そういえばネットで聴ける音源もないから、これも良い機会なんであげてみようかな

※YouTubeに音源アップするためにただいまレーベルに問い合わせています※

それでついにバンドとしてやりたいなとなった時、当時神戸ビッグアップルNMAワークショップで知り合った宇波くんのバンドHOSEの太鼓の服部玲治、夙川のバートンホールで対バンしたかきつばたというバンドのギター西川文章に声をかけそれぞれ即答で了承してくれたのだ

メンバーを選んだ基準は、とにかくシンプルで音数が少なくていい音楽できるひと

バンド名は大好きな「JAPAN」にあやかって、国名がいいな、、ブラジルかベトナムか、、未来世紀ブラジルも好きだし西崎もしばらくブラジル旅行いってたし「BRAZIL」に決めた

ちなみに宇波くんはいまも時々「ブラジルはホースを踏み台にした」と服部くんに言っていて、そして毎回必ず服部くんがすごい苦い表情をしている

ブラジルはポップスをするというコンセプトより他には指標はとくになにもなく、実態ははじめからほぼインプロだったと思う

自分の音楽に染み付いてしまったのもジャズだから、テーマが終われば後は好きにやってもらってという感じで

2nd.アルバムは2日間即興で遊んだテイクを編集して作ったので、作曲の記憶がない

たしか2nd.を出した直後、服部くんがバンド辞めたいと言い出して新世界ブリッジで俺と妻(西崎美津子とそのころはすでに結婚している)で必死で引き留めたことがあったが妻は完全にその出来事を忘れていて、他のメンバーははたして覚えているのだろうか

それからは色々実験も重ねつつ、でもことさらインプロへ向かうということもなく、とにかく自分はひたすら曲の骨組みだけを作っていく

当時はちょこちょこ演奏の指示もしていたが、だんだんなにも言わなくなるのは言って(その通りやってもらって)もとくになんともないことに気づいたからだろう

いまは自分のベースラインと構成と大まかな歌だけ決めておいて、後はライブ当日のリハで各々即座にアレンジして微調整をしてもらうという流れ

100%集中してやってもらっているから、ライブはいつもあっという間に終わる

あと、近年バンドとしては「西川のギター問題」というのがある

4年ほど前は彼は普通に愛機のセミアコギターを弾いていて、ある回のゆすらごライブのリハで音がでず黒田くんのレスポールを借りた

ところがしばらくして、ベアーズでのライブだったか、彼は同じギターをそのまま持ってきて(修理にはだしていない)、やはり音がでないので対バンの ann ihsa ウエニシくんのストラトを借りた

音が出ないギターをほっといてしばらくすると出るようになるかどうかは知らないが、おそらく出るようにはならないと思う
※この宇宙にはエントロピー増大の法則もあるので

そしてまただいぶ間が空いたけど次のライブの前にギターを修理したか確認すると、修理はしていないとのこと

むっちゃん(西川妻)によると、この数年家でギターケースを開けたことがないらしい

ライブの当日、彼はその修理していないギターを一応もってきたものの勿論音はでるわけなく、念のためにと自分がもってきていたテレキャスを貸した

それで最近は俺がテレキャスを持っていくようにしていて、西川くんはもはやギターを持ってこない

中島敦の小説に「名人伝」というのがあるけれど、きっと西川くん晩年はギターをみてもそれが何かすら分からなくなるはず
(もしかしたらあれは年老いた人が痴呆になり何もかもが不明になるってだけの話なのかもしれないが)

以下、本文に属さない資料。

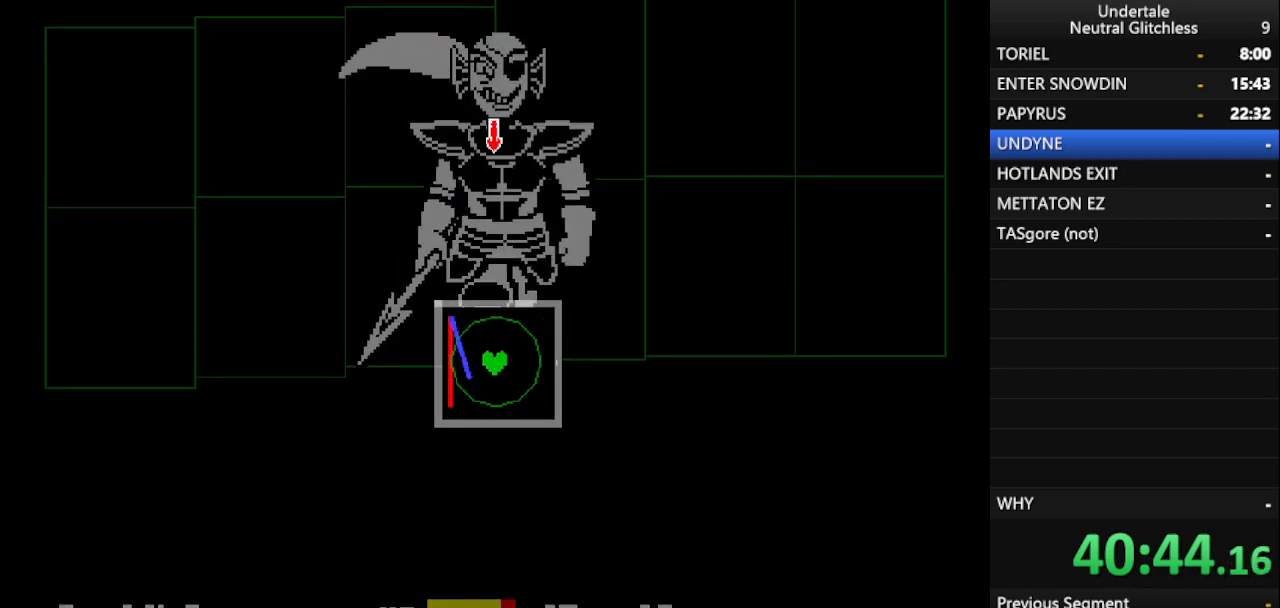
{"keys": [], "events": [[117, "up", "down"], [267, "up", "up"]]}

しかし気づけば20年もやっていて曲もそれなりにあるから記念に長時間のワンマンライブだってやってみたいのだが、メンバーの集中が持つかどうか

我々の集中力は全て短期記憶に費やされていて、それはライブが終わった瞬間ほぼきれいにリセットされてしまう

自分も毎回譜面を観ながら思い出しているし、一度ライブでやったけどコード譜を残していない曲でなにをやっていたかどうしても思い出せないものもいくつかある

毎回新鮮な気持ちで音楽をやれるのは良いことなので良いのだが、やはり問題は人間の集中力が1時間以上続かないことだ

たぶんうちら、2時間なんてライブは、持たない

話は変わるけど、E.E.スミスのレンズマンシリーズにウォーゼルという龍型異星人のキャラクターがいて、そいつは圧倒的な精神力及び肉体的な能力の持ち主だが「意志を貫く力」があまりないという設定だった

ウォーゼルの種族のDNAレベルに埋め込まれた諦念や快楽に抗えない性質、そのせいで主人公キニスンが危ない目にあったりする(その他の場面では頼もしい助っ人なのだが)

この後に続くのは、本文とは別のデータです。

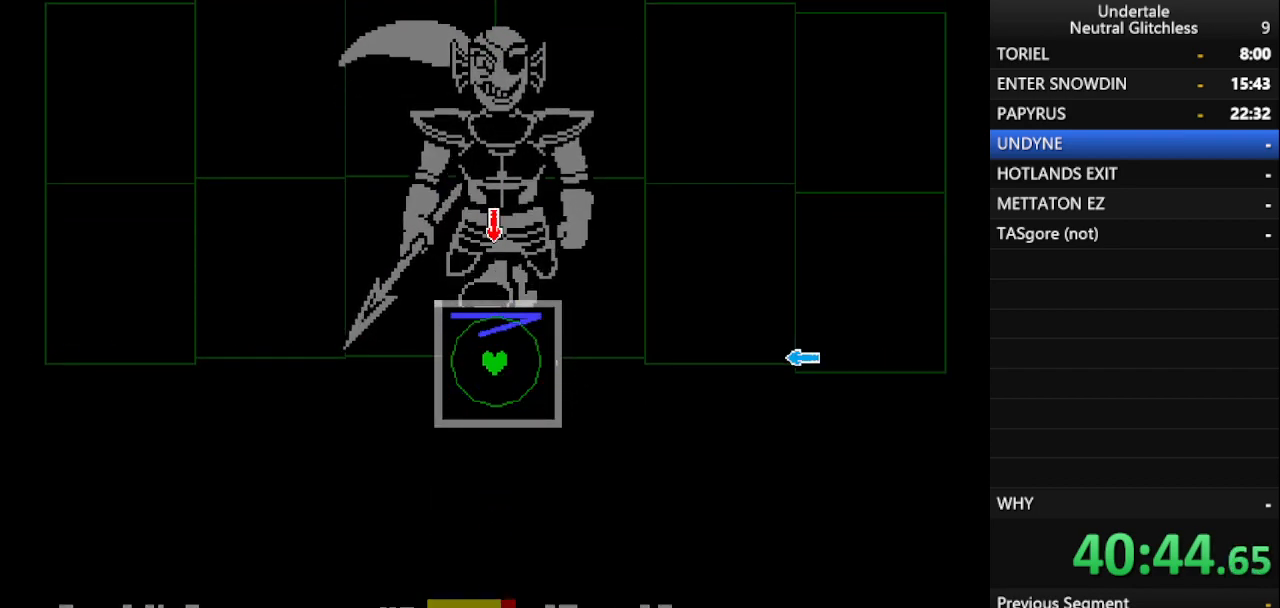
{"keys": [], "events": [[233, "right", "down"], [317, "right", "up"]]}
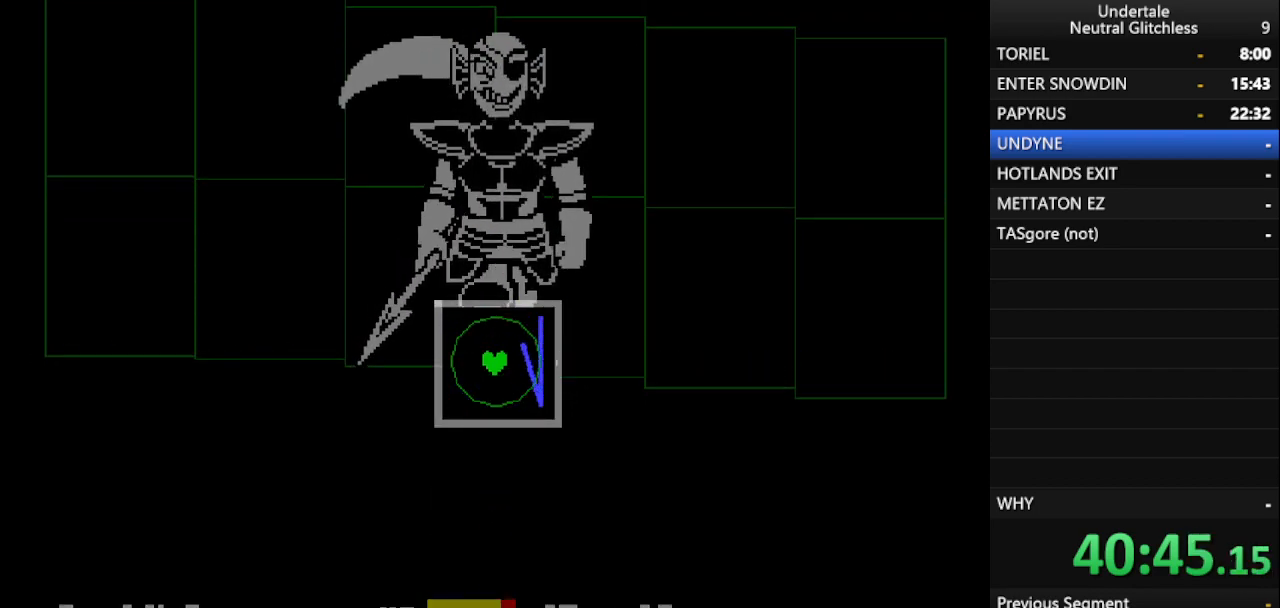
{"keys": ["up"], "events": [[483, "up", "down"]]}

そしてキニスンは「意志の力」以外は全てにおいてウォーゼルに劣っているけれど、ただその力ゆえに世界を動かすことができるというお話

物事(物語)を完遂するのは才能ではなく「断固たる決意」かもしくは「深く深い思い込み」のどちらかだ

「そもそも完遂する必要があるのかないのか?」はまた別のメタな話で、メタではなくコアにはやはり死ぬまで音楽やりてえなあというのがあって、そういう意志を感じるバンドと対バンしたい

まあワンマンはいつかやってみたいけども、俺は2マンってのが凄く好きなのです

ということで、うつせみはその意志のある対バンしたいバンドです(ああ帰ってきた)

こんな音楽があってくれて、ありがたくてありがたいです

なのでみなさん3月17日の日曜日、お待ちしておりますよ

そんでお待たせしました

こちら、熱かんお化けをYouTubeに上げてみましたー

いよいよ明日です!

西川くんからギター貸してとメールも来ました

あ、書くの忘れてたけど、ブラジルはイヤホンかヘッドフォンで聴かないとベースほぼ聴こえないのでおそらくなんにも伝わらないですが、それでも伝わらないとすればそれは、、、(終)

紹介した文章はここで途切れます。